Your answer should repeat the entries in full, exactly as given, with no pictures.
..............................
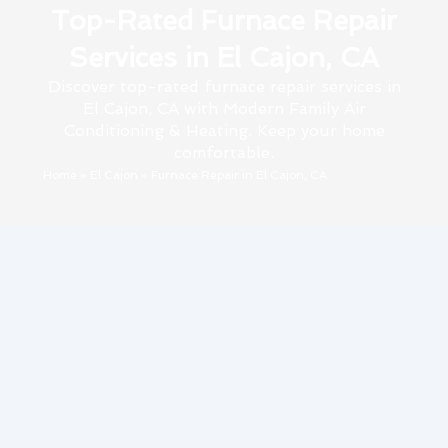
Top-Rated Furnace Repair
Services in El Cajon, CA
Discover top-rated furnace repair services in
El Cajon, CA with Modern Family Air
Conditioning & Heating. Keep your home
comfortable.
Home
»
El Cajon
»
Furnace Repair in El Cajon, CA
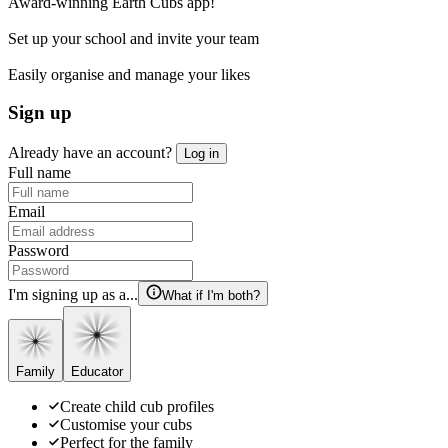
Award-winning Earth Cubs app!
Set up your school and invite your team
Easily organise and manage your likes
Sign up
Already have an account?
Log in
Full name
Email
Password
I'm signing up as a...
What if I'm both?
Family
Educator
Create child cub profiles
Customise your cubs
Perfect for the family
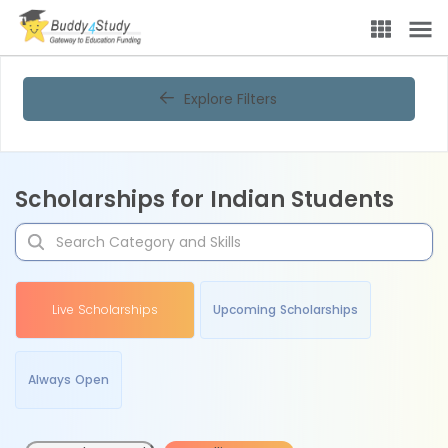
Explore Filters
Scholarships for Indian Students
Live Scholarships
Upcoming Scholarships
Always Open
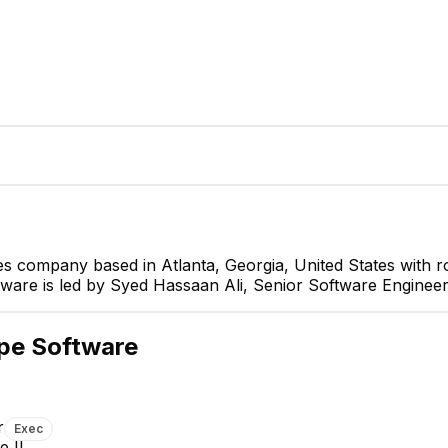
ces company based in Atlanta, Georgia, United States with
ftware is led by Syed Hassaan Ali, Senior Software Engineer
Syed Hassaan Ali
Senior Software Engineer
CEO
pe Software
r
Exec
e II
..............................
**Result for this task:**
Top-Rated Furnace Repair
Services in El Cajon, CA
Discover top-rated furnace repair services in
El Cajon, CA with Modern Family Air
Conditioning & Heating. Keep your home
comfortable.
Home
»
El Cajon
»
Furnace Repair in El Cajon, CA
Award-winning Earth Cubs app!
Set up your school and invite your team
Easily organise and manage your likes
Sign up
Already have an account?
Log in
Full name
Email
Password
I'm signing up as a...
What if I'm both?
Family
Educator
Create child cub profiles
Customise your cubs
Perfect for the family
Explore Filters
Scholarships for Indian Students
Live Scholarships
Upcoming Scholarships
Always Open
ces company based in Atlanta, Georgia, United States with
ftware is led by Syed Hassaan Ali, Senior Software Engineer
Syed Hassaan Ali
Senior Software Engineer
CEO
pe Software
r
Exec
e II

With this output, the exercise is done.